Uno studio dell’università Cattolica e Stanford conferma che i vaccini anti‑Covid hanno evitato oltre 2,5 milioni di morti.
Tra il 2020 e il 2024, i vaccini anti‑Covid hanno avuto un impatto cruciale sulla mortalità globale. A confermarlo è uno studio pubblicato su Jama Health Forum, condotto dall’università Cattolica in collaborazione con la Stanford University. La ricerca è stata guidata da Stefania Boccia, docente di Igiene generale e applicata, con il contributo di Angelo Maria Pezzullo e Antonio Cristiano, che hanno lavorato con il gruppo di John P. A. Ioannidis all’interno del progetto europeo ExACT, finanziato dal programma Rise‑Marie Skłodowska Curie.

I numeri dello studio
“Una vita è stata salvata ogni 5.400 dosi somministrate”, si legge nello studio. In totale, “i vaccini hanno evitato più di 2,5 milioni di morti nel mondo”. I ricercatori sottolineano che “l’82% delle vite salvate dai vaccini mirati contro il Coronavirus pandemico Sars-CoV-2 ha riguardato persone vaccinate prima di contrarre il virus, il 57% durante il periodo Omicron, e il 90% persone di età pari o superiore a 60 anni”.
Lo studio ha anche evidenziato che “il 76% degli anni di vita salvati ha riguardato persone over 60, ma che gli ospiti delle strutture di assistenza a lungo termine come le Rsa hanno contribuito solo per il 2% del totale”. Il contributo dei più giovani è stato molto limitato: “Bambini e adolescenti (lo 0,01% delle vite salvate e lo 0,1% degli anni di vita salvati) e giovani adulti di età compresa tra 20 e 29 anni (0,07% di vite salvate e 0,3% di anni di vita salvati)”, si legge ancora nell’indagine.
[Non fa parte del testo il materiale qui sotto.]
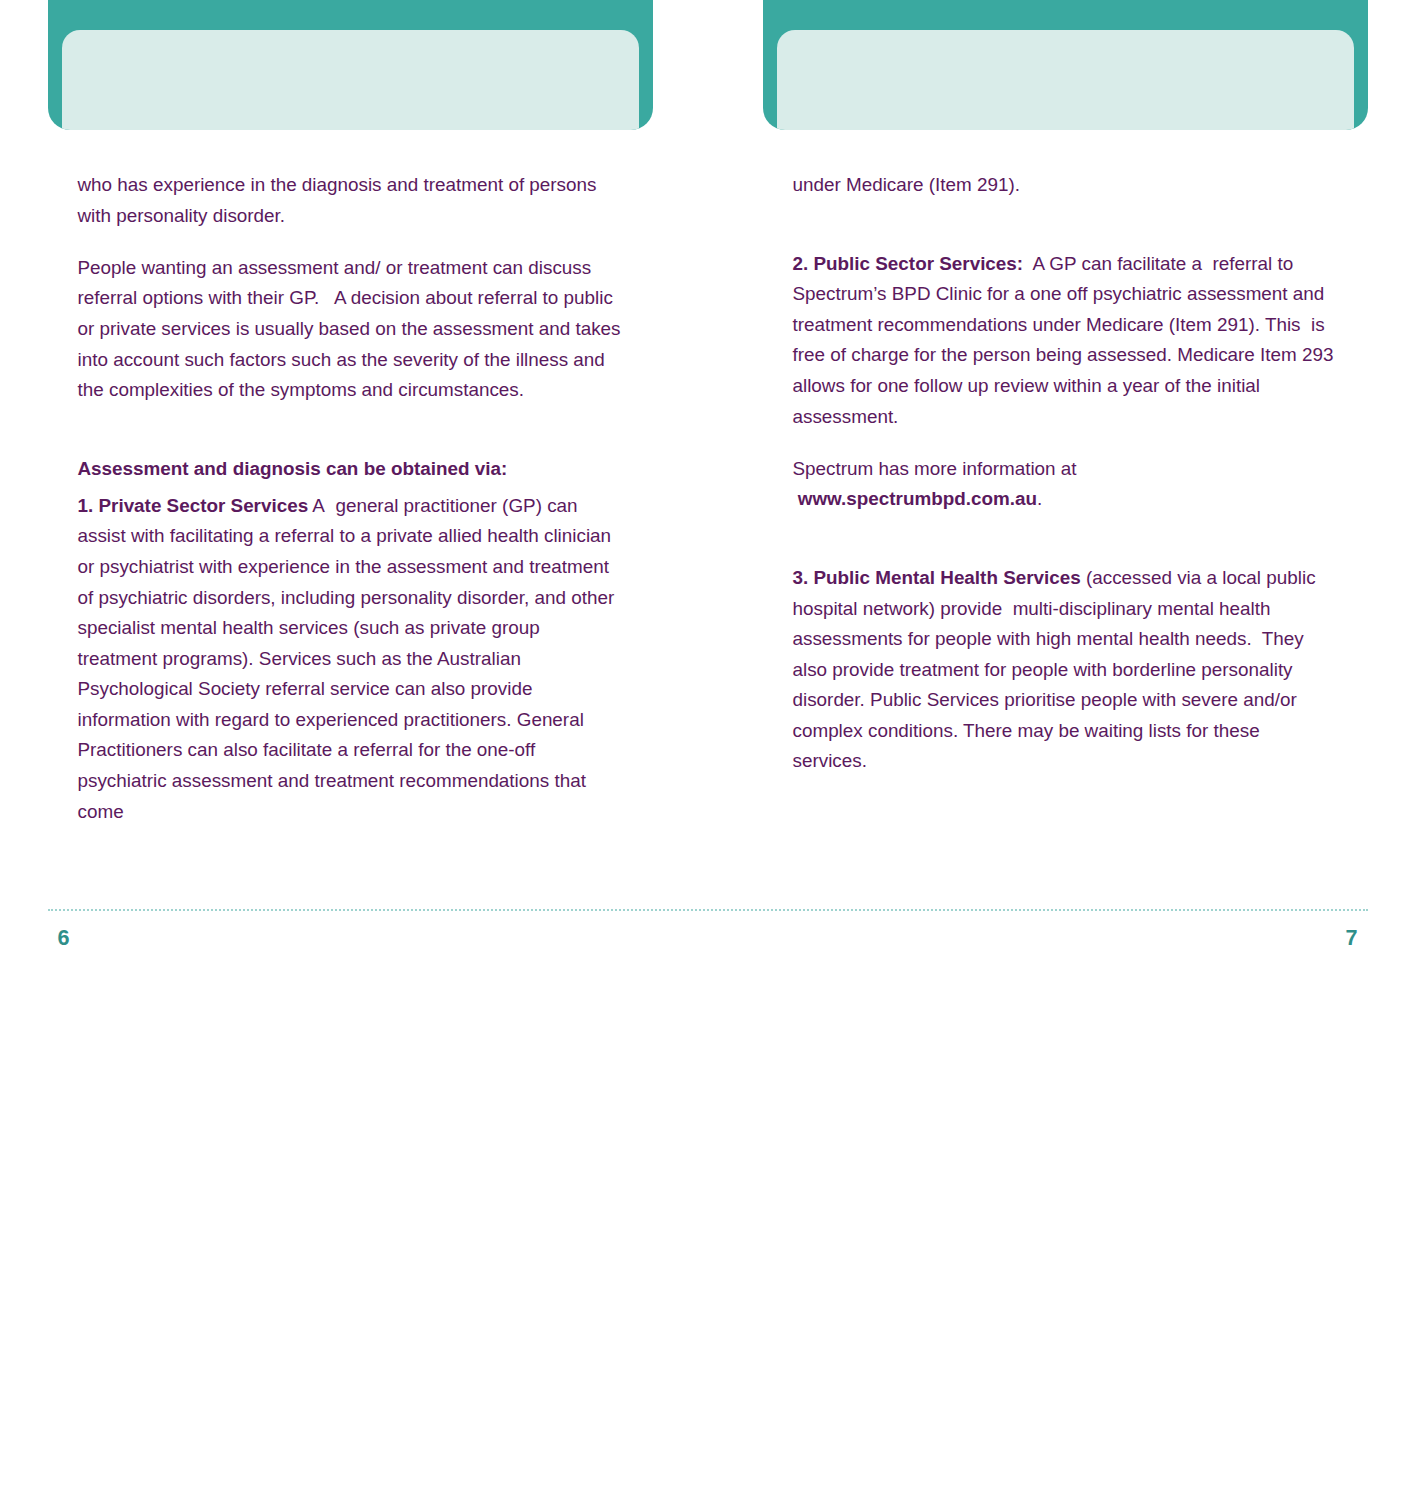who has experience in the diagnosis and treatment of persons with personality disorder.
People wanting an assessment and/ or treatment can discuss referral options with their GP. A decision about referral to public or private services is usually based on the assessment and takes into account such factors such as the severity of the illness and the complexities of the symptoms and circumstances.
Assessment and diagnosis can be obtained via:
1. Private Sector Services A general practitioner (GP) can assist with facilitating a referral to a private allied health clinician or psychiatrist with experience in the assessment and treatment of psychiatric disorders, including personality disorder, and other specialist mental health services (such as private group treatment programs). Services such as the Australian Psychological Society referral service can also provide information with regard to experienced practitioners. General Practitioners can also facilitate a referral for the one-off psychiatric assessment and treatment recommendations that come
under Medicare (Item 291).
2. Public Sector Services: A GP can facilitate a referral to Spectrum’s BPD Clinic for a one off psychiatric assessment and treatment recommendations under Medicare (Item 291). This is free of charge for the person being assessed. Medicare Item 293 allows for one follow up review within a year of the initial assessment.
Spectrum has more information at
www.spectrumbpd.com.au.
3. Public Mental Health Services (accessed via a local public hospital network) provide multi-disciplinary mental health assessments for people with high mental health needs. They also provide treatment for people with borderline personality disorder. Public Services prioritise people with severe and/or complex conditions. There may be waiting lists for these services.
6 7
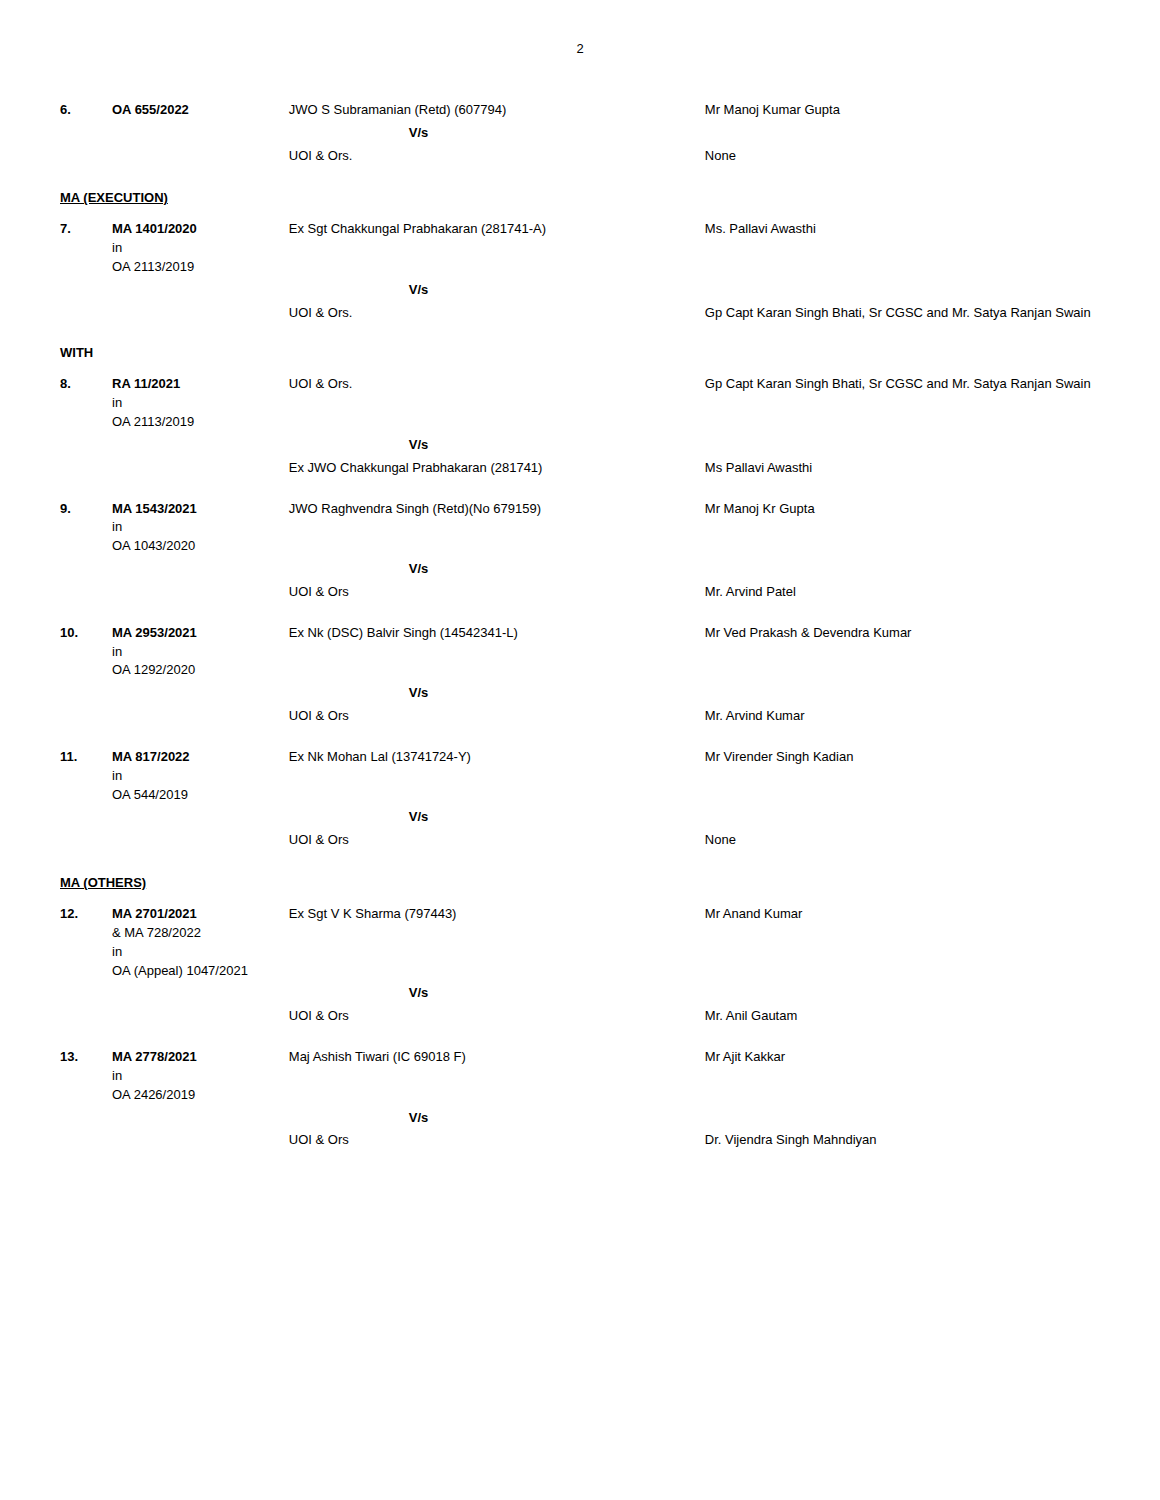2
| 6. | OA 655/2022 | JWO S Subramanian (Retd) (607794) | Mr Manoj Kumar Gupta |
| | | V/s | |
| | | UOI & Ors. | None |
MA (EXECUTION)
| 7. | MA 1401/2020 in OA 2113/2019 | Ex Sgt Chakkungal Prabhakaran (281741-A) | Ms. Pallavi Awasthi |
| | | V/s | |
| | | UOI & Ors. | Gp Capt Karan Singh Bhati, Sr CGSC and Mr. Satya Ranjan Swain |
WITH
| 8. | RA 11/2021 in OA 2113/2019 | UOI & Ors. | Gp Capt Karan Singh Bhati, Sr CGSC and Mr. Satya Ranjan Swain |
| | | V/s | |
| | | Ex JWO Chakkungal Prabhakaran (281741) | Ms Pallavi Awasthi |
| 9. | MA 1543/2021 in OA 1043/2020 | JWO Raghvendra Singh (Retd)(No 679159) | Mr Manoj Kr Gupta |
| | | V/s | |
| | | UOI & Ors | Mr. Arvind Patel |
| 10. | MA 2953/2021 in OA 1292/2020 | Ex Nk (DSC) Balvir Singh (14542341-L) | Mr Ved Prakash & Devendra Kumar |
| | | V/s | |
| | | UOI & Ors | Mr. Arvind Kumar |
| 11. | MA 817/2022 in OA 544/2019 | Ex Nk Mohan Lal (13741724-Y) | Mr Virender Singh Kadian |
| | | V/s | |
| | | UOI & Ors | None |
MA (OTHERS)
| 12. | MA 2701/2021 & MA 728/2022 in OA (Appeal) 1047/2021 | Ex Sgt V K Sharma (797443) | Mr Anand Kumar |
| | | V/s | |
| | | UOI & Ors | Mr. Anil Gautam |
| 13. | MA 2778/2021 in OA 2426/2019 | Maj Ashish Tiwari (IC 69018 F) | Mr Ajit Kakkar |
| | | V/s | |
| | | UOI & Ors | Dr. Vijendra Singh Mahndiyan |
Come riportato anche da adnkronos.com
Implicazioni sanitarie e strategiche
I risultati confermano l’importanza di una strategia vaccinale mirata alle fasce più vulnerabili. L’efficacia documentata — una vita ogni 5.400 dosi — dimostra come i vaccini anti‑Covid abbiano rappresentato una risposta determinante alla pandemia. La collaborazione tra università italiane e americane ha garantito rigore metodologico e affidabilità scientifica.
Lo studio ribadisce anche la necessità di riflettere sull’impatto limitato tra i più giovani. Senza però trascurare il ruolo che questi gruppi possono avere nella catena del contagio e nella protezione delle categorie più fragili.